Moles' Skins for Furs

For moles' skins the keeper has no sentiment. He will not part with his skins of rare birds—but will willingly barter the prospect of wearing a moles' skin waistcoat for the price of an ounce of shag a skin. By catching moles he pleases the farmers, who know no more than he himself about any good work that moles do: he frees his rides from unsightly heaps and raised tunnellings; and now and then his mole-traps catch a weasel. Many keepers make a fair sum of money each year by selling moles' skins; furriers will as readily give twopence for a skin as others threepence or sixpence. The skins, cut close round the head, are drawn from the moles' bodies as a man draws stockings from his legs; they are pegged out, fur downwards, on a board, to be dried and powdered with alum, then are stuffed with meadow hay, and packed by scores or hundreds. Perhaps no fur is quite so soft and beautiful as the mole's; and the keeper is always well pleased to note how well the pelts of his enemies become women-folk's faces.

Covert-shooting Problems

To shoot while there are still many leaves on the underwood and trees, and while there is a full muster of pheasants, or to wait until there are fewer leaves and fewer pheasants—that often is the question. For there are many coverts in which pheasants will not stay after the fall of the leaf. Then the shooting man who does not own the coverts to which his birds will betake themselves must make the best of things, and be content to bring down more leaves than pheasants, and often nothing but leaves.

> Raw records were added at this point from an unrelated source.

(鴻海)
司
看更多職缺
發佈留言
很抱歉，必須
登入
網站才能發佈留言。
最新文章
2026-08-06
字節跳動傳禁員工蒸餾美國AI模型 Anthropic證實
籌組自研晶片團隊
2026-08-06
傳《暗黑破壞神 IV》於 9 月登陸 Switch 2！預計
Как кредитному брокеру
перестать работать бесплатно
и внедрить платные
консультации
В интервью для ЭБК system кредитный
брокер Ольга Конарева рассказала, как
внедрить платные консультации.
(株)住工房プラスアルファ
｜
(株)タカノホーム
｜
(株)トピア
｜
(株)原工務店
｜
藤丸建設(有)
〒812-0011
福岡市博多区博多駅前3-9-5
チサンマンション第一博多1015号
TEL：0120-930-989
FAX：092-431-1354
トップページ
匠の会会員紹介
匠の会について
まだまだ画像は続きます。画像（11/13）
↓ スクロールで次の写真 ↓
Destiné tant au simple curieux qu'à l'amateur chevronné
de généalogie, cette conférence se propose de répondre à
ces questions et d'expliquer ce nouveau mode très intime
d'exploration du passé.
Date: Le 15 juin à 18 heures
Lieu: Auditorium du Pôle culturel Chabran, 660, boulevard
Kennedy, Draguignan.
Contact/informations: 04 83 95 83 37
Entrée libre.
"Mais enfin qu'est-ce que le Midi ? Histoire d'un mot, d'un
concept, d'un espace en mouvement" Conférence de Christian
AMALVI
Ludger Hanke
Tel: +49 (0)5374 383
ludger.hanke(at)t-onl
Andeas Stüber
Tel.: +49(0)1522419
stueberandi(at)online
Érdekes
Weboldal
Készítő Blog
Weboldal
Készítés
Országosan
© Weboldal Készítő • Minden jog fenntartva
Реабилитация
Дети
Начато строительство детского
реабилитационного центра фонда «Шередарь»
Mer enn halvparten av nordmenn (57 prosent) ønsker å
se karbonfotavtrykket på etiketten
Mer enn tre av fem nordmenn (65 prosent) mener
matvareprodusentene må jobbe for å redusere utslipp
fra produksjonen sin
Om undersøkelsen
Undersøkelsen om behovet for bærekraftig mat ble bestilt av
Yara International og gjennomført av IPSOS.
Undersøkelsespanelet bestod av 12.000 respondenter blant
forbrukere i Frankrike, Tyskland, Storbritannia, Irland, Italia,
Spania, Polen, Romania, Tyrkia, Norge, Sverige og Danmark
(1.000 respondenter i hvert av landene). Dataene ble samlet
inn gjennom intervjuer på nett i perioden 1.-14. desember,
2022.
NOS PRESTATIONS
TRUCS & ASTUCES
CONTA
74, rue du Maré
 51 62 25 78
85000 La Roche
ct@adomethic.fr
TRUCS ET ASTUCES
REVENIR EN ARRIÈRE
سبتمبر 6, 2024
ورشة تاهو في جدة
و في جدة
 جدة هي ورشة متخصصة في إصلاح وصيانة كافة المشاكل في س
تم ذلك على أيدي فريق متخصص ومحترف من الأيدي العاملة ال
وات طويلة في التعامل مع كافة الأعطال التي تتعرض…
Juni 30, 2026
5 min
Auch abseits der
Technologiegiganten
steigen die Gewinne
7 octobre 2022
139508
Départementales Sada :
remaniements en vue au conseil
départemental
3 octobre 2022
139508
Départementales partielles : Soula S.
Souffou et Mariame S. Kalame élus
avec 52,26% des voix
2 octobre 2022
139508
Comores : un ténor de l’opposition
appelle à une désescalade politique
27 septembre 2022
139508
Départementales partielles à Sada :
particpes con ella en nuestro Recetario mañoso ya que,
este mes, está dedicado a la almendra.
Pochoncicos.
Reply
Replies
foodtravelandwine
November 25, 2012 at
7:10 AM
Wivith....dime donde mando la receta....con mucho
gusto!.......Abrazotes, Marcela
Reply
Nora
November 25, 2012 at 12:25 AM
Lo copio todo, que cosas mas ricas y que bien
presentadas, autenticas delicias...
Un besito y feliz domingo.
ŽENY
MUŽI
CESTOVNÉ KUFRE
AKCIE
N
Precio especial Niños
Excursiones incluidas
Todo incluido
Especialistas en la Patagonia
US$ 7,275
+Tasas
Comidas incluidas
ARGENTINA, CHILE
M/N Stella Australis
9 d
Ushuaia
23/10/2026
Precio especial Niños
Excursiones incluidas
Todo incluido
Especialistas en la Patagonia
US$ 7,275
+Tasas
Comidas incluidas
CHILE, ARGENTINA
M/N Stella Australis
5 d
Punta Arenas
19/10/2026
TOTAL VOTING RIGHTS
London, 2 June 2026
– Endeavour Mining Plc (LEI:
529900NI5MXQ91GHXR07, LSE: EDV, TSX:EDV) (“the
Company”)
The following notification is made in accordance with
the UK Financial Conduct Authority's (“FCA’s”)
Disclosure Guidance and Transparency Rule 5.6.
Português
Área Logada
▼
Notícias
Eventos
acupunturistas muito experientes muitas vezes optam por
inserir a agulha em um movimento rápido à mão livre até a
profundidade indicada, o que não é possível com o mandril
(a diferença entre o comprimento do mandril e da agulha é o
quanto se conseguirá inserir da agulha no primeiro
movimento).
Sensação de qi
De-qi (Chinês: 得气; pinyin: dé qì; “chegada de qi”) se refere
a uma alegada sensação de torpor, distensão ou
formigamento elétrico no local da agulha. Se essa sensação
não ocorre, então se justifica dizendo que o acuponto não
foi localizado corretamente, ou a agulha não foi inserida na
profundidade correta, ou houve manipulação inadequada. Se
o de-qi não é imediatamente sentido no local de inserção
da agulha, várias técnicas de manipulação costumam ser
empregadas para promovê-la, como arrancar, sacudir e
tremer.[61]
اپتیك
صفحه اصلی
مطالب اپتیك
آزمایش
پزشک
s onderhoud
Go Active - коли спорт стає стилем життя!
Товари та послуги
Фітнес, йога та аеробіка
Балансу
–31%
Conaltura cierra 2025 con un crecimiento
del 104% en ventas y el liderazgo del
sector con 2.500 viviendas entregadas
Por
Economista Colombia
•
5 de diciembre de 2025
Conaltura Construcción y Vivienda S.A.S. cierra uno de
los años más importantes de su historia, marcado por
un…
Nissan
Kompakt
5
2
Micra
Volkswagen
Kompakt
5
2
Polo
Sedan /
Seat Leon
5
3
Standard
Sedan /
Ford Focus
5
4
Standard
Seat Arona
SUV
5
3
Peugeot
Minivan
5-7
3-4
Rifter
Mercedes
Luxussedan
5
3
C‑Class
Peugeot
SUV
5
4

What with the showering of leaves and the crashing of shot-pruned boughs and dead wood, he may imagine that a pheasant must be an extra heavy bird—only to find that not a feather has been touched. To shoot pheasants among a crowd of leafy oaks is no simple matter—it is more difficult than to shoot a rocketer in the open valley. One thing may be said for this aggravating pastime; it teaches the slow shooter to be quick.

"Cocks only"—to compromise

There are good reasons for shooting coverts for the first time before the end of November, apart from the fear of a leakage of pheasants. A sack of corn a day will quickly swell a bill to uncomfortable proportions. Unshot coverts also mean that the whole time of keepers and watchers is taken up, with a string of awkward consequences. Thus, little can be done to thin the rabbits, for fear of disturbing the other game in the coverts. Each night some of the hares go out, never to return. Hunting must be curtailed in self-defence. Then again, neighbours may be shooting, and it is very certain that what goes into your neighbour's bag cannot go into yours. The best compromise between shooting in woods still leafy and waiting for the sporting Christmas pheasant to soar far above the tops of the bare trees, is to shoot "cocks only" at the first covert shoots. This may be a perplexing plan to those not accustomed to it—either they include a good many hens, or they let off a good many cocks which they mistake for hens. It is a plan to make the nervous man shoot his worst. And the keeper, as a rule, will not be found to favour it, unless the guns are discriminating and good, and appreciate sport more than bag. But sooner or later the day of "cocks only" must come—why should it not come at the beginning and be done with?